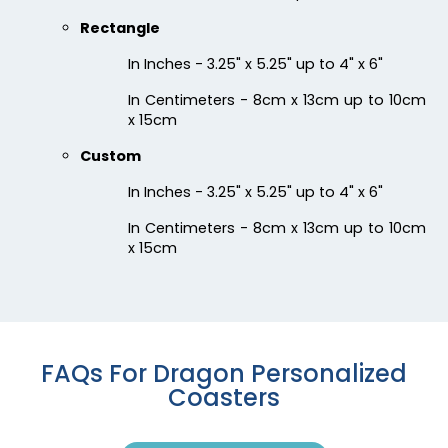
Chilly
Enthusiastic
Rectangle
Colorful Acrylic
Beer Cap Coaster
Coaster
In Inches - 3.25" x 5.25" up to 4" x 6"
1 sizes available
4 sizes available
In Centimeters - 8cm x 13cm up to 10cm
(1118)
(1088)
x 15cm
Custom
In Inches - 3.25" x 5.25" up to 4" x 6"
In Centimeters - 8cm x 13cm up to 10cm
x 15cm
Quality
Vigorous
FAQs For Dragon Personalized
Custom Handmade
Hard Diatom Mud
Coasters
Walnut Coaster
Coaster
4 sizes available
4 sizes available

------------------------------------

### [EXERCISE INSTRUCTIONS]
The lines from the one containing "Enthusiastic" through the final line of the listing above are all you should set down, exactly as written.

### [SOLUTION FOR THIS TASK]
Enthusiastic
Rectangle
Colorful Acrylic
Beer Cap Coaster
Coaster
In Inches - 3.25" x 5.25" up to 4" x 6"
1 sizes available
4 sizes available
In Centimeters - 8cm x 13cm up to 10cm
(1118)
(1088)
x 15cm
Custom
In Inches - 3.25" x 5.25" up to 4" x 6"
In Centimeters - 8cm x 13cm up to 10cm
x 15cm
Quality
Vigorous
FAQs For Dragon Personalized
Custom Handmade
Hard Diatom Mud
Coasters
Walnut Coaster
Coaster
4 sizes available
4 sizes available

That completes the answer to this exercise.